The Kickstarter campaign for Sportsfriends, a compilation of local multiplayer-focused indie games, seemed unlikely to meet its lofty $150,000 goal for a majority of its duration.
As late as Friday, Dec. 7, the drive was a few thousand dollars short of cresting the $100,000 mark. The odds of the campaign earning one-third of its targeted funding in three days seemed impossible; though a sudden burst of new donors came out of the woodworks over the weekend, culminating in the project hitting its goal with just nine hours to spare. In the hours that followed, the total rose even further, bringing the total even above $160,000.
Then, that number started to go down, and fast.
Douglas Wilson, the creator of Johann Sebastian Joust — one of Sportsfriends' bundled games — told Polygon that the fact that the project had met its goal at all was a thrill for the package's constituent developers.
"Really, the best part for me was just seeing that groundswell of support, and how much these games matter to people," Wilson said. "This is going to sound really hippie-ish, but even if we failed, I think I'd be satisfied to some degree, because it's really heartwarming or whatever to see that kind of groundswell. Of course, even better than that we also got funded, but to me that's really the takeaway."
"I went into it with a mentality of 'Okay, I need to be prepared for this to fail.'"
For most of the pledge drive's span, that success didn't seem in the cards. On Nov. 23, the halfway point for the month-long campaign, the project had raised just over $50,000. Donations didn't pick up in the following week. The project was trending towards a disappointing finish; a fact that Wilson said didn't bother him.
"To be honest, I was pretty zen about the whole thing, I think," Wilson said. "I went into this like, 'I think it's possible to make 150K,' we kind of knew that was the upper limit of what we could make. We went in knowing, listen, we might make it, we might not, we want to try, we want to run the experiment. We didn't have a Plan B in place. But we were like, if it fails, we'll try something else.
"I went into it with a mentality of 'Okay, I need to be prepared for this to fail,'" Wilson added.
It didn't fail. Donors came out in droves this past weekend, spurned on, Wilson believes, by a popular Reddit AMA thread and traction on social networks. On Dec. 8, 311 new backers pledged generously, adding more than $25K to the pot. The day after that, 597 new backers added over $21K more. Today, in the final hours of the campaign, 776 last-minute donors added more than $12K to the total. The total reached the project's $150,000 goal. It continued climbing as more donations trickled in. It pushed over the $160,000 mark.

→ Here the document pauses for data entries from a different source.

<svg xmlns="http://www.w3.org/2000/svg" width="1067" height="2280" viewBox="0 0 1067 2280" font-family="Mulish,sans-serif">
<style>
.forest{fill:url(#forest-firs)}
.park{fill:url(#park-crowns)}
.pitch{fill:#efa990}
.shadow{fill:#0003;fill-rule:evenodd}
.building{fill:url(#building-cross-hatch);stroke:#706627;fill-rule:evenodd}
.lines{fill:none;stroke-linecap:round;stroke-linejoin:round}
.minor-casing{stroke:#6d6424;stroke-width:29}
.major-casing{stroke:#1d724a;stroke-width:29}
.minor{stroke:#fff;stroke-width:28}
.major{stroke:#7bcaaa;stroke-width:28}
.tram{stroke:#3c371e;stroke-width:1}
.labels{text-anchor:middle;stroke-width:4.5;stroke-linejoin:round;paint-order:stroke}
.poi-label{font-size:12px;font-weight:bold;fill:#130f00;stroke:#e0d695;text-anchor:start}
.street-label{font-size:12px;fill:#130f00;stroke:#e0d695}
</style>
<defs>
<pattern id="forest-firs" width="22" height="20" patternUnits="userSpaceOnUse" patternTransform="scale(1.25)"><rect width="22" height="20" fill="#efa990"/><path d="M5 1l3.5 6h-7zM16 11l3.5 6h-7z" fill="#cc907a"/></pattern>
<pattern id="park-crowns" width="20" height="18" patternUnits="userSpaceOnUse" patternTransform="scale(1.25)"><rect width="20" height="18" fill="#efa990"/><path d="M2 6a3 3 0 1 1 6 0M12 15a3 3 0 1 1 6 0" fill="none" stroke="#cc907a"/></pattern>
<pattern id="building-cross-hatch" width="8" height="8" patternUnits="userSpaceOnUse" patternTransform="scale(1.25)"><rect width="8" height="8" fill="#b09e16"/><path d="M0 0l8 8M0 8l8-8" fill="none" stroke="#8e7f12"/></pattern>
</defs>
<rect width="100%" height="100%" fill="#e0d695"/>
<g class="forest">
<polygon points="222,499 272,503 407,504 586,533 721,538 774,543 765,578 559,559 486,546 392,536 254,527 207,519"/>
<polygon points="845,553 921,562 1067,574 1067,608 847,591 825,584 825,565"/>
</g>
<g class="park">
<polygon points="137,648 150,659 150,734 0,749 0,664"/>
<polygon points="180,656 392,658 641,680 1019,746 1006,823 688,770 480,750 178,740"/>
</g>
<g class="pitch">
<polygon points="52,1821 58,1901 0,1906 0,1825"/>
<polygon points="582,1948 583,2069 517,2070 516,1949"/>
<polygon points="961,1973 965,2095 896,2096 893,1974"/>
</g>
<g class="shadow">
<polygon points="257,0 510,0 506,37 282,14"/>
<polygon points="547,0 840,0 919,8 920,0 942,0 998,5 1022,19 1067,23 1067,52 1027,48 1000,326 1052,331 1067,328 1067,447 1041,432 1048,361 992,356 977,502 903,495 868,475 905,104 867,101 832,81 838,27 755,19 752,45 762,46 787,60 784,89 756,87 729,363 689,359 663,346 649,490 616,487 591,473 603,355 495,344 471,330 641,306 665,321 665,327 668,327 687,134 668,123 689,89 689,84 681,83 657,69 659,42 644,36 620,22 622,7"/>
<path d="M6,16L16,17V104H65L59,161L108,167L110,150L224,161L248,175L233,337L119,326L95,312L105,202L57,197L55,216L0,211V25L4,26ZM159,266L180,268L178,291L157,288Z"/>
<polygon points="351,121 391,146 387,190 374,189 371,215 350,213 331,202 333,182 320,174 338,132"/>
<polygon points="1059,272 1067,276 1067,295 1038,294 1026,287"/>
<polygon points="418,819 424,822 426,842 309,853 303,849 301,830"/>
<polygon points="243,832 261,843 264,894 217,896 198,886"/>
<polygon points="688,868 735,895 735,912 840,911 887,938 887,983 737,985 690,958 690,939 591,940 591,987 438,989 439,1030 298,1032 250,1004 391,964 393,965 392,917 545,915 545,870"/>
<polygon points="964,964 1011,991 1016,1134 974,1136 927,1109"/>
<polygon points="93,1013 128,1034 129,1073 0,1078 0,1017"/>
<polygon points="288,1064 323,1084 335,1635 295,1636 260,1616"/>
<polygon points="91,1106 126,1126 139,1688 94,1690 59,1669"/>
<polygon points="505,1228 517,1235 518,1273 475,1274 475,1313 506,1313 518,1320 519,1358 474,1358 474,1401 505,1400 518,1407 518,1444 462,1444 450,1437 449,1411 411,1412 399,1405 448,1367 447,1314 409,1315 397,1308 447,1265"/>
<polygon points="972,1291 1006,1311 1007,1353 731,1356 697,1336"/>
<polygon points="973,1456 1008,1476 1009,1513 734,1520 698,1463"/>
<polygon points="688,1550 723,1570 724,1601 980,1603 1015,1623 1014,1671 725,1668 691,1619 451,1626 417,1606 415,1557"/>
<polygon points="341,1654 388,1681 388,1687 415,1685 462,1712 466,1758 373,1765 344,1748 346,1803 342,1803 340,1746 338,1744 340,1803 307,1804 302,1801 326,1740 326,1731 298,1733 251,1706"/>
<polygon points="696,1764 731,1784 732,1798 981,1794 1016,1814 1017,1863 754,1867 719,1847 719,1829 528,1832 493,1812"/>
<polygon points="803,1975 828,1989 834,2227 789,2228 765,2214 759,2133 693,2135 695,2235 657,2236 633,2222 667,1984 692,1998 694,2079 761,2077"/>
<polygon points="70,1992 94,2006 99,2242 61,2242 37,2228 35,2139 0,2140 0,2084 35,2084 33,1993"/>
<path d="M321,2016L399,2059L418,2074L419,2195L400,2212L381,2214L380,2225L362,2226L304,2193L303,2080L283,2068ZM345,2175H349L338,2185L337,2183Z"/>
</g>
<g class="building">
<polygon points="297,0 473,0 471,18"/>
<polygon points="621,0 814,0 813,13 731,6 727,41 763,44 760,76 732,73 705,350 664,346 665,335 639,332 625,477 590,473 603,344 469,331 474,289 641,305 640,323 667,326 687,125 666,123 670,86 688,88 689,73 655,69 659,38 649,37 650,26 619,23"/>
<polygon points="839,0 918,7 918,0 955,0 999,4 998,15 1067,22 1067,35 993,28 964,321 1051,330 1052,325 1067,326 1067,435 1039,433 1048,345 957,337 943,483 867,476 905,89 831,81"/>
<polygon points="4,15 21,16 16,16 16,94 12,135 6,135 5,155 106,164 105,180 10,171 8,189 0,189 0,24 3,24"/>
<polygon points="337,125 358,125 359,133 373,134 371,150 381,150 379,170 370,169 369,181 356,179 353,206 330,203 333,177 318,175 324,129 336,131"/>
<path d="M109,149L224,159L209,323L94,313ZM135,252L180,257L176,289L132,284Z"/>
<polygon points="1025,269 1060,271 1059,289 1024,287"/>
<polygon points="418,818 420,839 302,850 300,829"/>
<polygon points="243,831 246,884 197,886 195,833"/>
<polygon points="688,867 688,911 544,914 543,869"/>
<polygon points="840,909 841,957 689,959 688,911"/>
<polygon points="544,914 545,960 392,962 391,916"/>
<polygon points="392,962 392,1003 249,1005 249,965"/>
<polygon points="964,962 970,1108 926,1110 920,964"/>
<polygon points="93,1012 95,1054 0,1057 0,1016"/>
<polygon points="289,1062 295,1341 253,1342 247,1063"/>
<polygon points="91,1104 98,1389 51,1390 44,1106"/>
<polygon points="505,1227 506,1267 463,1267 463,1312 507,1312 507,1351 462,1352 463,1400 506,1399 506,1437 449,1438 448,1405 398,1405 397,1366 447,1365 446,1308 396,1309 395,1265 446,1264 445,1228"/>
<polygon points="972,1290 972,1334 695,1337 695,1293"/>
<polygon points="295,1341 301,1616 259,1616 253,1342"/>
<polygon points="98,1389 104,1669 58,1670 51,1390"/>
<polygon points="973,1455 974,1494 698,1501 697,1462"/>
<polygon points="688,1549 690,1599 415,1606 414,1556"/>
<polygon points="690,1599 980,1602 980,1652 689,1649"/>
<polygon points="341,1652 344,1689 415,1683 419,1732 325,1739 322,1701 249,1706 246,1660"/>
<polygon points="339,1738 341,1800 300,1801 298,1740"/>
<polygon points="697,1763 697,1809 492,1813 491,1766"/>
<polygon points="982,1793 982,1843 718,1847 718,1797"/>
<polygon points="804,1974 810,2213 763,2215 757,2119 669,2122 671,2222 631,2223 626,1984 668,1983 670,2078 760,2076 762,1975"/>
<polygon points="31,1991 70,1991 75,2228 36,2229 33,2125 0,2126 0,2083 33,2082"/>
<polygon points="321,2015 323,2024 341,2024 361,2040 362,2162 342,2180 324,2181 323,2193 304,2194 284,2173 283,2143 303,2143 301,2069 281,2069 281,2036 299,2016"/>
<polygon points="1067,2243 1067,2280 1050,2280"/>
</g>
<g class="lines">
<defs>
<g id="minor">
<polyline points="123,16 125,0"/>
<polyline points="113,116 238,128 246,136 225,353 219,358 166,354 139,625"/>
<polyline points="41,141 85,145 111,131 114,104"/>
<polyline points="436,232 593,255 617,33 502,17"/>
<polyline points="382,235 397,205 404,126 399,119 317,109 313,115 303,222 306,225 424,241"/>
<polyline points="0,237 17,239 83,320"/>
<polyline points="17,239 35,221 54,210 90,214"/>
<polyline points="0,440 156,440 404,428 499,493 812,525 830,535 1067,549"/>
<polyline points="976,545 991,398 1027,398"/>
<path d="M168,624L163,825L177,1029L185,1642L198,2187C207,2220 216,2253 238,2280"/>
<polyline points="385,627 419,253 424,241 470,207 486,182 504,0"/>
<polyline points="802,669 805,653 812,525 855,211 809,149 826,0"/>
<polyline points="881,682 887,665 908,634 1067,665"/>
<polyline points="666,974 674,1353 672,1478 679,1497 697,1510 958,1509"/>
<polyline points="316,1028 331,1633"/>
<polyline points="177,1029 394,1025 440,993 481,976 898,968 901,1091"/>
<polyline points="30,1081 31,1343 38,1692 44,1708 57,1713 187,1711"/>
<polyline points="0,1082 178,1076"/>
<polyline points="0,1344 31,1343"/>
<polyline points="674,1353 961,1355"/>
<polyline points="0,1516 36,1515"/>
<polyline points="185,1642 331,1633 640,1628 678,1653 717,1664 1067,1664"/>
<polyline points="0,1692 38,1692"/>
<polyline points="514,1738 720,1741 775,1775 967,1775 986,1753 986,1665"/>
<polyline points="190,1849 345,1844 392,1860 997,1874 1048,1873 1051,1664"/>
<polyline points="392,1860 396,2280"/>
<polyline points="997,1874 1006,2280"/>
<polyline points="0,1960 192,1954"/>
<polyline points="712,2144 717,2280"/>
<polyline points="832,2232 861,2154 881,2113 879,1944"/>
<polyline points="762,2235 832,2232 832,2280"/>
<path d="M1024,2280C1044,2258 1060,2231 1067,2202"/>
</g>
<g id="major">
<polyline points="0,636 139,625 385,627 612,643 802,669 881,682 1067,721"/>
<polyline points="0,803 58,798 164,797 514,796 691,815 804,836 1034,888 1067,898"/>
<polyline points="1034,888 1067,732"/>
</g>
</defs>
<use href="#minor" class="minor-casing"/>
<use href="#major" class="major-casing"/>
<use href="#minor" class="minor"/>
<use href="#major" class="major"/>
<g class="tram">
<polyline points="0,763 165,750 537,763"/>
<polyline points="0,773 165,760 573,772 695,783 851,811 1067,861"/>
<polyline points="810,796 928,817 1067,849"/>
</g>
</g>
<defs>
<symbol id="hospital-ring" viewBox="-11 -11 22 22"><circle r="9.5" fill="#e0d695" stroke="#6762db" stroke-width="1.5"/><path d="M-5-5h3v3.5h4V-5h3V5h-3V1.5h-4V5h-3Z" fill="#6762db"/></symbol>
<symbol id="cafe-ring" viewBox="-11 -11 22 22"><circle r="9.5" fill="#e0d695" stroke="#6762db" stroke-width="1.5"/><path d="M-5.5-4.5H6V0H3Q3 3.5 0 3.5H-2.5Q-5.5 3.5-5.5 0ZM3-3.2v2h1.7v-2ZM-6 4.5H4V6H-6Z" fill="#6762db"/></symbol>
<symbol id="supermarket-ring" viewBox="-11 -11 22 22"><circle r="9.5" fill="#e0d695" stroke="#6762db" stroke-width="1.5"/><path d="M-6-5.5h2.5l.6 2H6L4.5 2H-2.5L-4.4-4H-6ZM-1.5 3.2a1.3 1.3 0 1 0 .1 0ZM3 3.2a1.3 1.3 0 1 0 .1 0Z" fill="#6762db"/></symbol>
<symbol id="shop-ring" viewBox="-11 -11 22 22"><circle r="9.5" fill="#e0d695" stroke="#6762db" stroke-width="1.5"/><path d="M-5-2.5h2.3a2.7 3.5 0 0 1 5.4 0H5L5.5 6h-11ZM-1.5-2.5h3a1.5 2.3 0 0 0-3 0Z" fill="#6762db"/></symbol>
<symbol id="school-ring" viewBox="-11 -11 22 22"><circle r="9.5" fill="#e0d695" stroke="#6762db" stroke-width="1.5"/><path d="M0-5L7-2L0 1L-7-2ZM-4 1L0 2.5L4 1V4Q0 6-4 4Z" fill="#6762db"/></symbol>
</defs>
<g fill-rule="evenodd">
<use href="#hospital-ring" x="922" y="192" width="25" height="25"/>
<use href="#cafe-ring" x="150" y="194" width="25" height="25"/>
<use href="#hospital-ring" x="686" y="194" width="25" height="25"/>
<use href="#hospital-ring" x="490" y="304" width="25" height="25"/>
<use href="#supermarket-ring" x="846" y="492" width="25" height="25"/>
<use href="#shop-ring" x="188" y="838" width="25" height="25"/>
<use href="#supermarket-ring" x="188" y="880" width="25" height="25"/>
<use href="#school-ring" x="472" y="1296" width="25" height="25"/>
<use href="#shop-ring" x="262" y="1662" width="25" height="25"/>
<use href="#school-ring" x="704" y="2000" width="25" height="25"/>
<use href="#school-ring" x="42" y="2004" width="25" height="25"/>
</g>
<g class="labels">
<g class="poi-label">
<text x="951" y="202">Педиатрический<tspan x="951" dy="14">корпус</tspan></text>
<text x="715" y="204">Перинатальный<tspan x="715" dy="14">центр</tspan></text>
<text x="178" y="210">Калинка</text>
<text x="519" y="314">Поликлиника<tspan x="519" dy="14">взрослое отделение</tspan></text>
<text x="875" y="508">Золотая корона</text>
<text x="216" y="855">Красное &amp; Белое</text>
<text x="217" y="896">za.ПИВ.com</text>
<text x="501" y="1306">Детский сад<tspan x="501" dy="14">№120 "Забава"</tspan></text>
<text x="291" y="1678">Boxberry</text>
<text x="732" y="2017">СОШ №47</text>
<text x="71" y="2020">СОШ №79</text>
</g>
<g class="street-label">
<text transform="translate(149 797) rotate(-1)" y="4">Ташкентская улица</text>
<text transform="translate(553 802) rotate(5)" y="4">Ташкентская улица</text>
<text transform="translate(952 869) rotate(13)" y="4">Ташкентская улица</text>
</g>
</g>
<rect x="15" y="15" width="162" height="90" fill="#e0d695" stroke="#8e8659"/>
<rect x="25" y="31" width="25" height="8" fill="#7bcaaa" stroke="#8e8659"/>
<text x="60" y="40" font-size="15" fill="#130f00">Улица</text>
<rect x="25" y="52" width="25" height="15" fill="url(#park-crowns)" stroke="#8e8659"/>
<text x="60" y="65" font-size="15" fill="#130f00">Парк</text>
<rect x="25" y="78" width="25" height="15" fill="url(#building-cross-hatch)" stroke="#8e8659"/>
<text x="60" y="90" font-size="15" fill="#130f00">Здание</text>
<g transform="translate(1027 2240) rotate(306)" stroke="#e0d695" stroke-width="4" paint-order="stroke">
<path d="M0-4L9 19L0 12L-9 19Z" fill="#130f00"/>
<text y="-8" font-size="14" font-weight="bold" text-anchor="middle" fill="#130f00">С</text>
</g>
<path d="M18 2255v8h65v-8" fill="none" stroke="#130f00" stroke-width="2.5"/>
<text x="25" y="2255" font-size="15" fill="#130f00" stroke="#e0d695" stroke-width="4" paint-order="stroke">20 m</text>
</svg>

Then, $10,000 disappeared.
And then $3,000 more disappeared.
Donors at the very, very highest level were pulling their funding from the project with just a little over 60 minutes left on the clock.
"I don't want to linger too much on it, because obviously, we're fucking thrilled as shit to have made it," Wilson said. "But the end was a little weird."
"My sense is that they probably could have afforded it, but didn't really want to."
Wilson said he doesn't know who these high-level donors were, or exactly why they pulled their support in the campaign's final moments. The $10,000 donor had given their money on Dec. 8, the campaign's single-biggest day of donations. They had likely pledged the money that brought the game over the $100,000 mark — only to pull that funding two days later.
"Bennett [Foddy, developer of Sportsfriends title Super Pole Riders]'s take is actually that, he thinks it's flattering because — and I think this is true to some extent — it meant that these people, these superfans that were really invested in seeing it happen, gave more than they really wanted to or were prepared to to see us to the finish line," Wilson said. "Then, when their donations weren't needed, they kind of dialed it back."
However, these donors' overreaching support was something of a risky maneuver. Kickstarter doesn't allow donors to pull their funding in a project's final 24 hours if it would drop the project below its targeted total. As a result, Sportsfriends was never in danger after meeting its $150,000 goal this morning; however, if the total hadn't surpassed that total by at least $10,000, the donor wouldn't have been able to cancel their sizable payment.
"My sense is that they probably could have afforded it, but didn't really want to," Wilson said.
Of course, the developers behind Sportsfriends came up with other, less reasonable conspiracy theories of why the number fluctuated as much as it did in the campaign's final moments.
"We coined this term, 'Kicktrolling,' before we knew the rule about how you couldn't pull out," Wilson said. "We thought that someone was trying to, like, get back at Bennett for all those hours against QWOP or something. We thought that, just maybe, someone was trying to QWOP us back."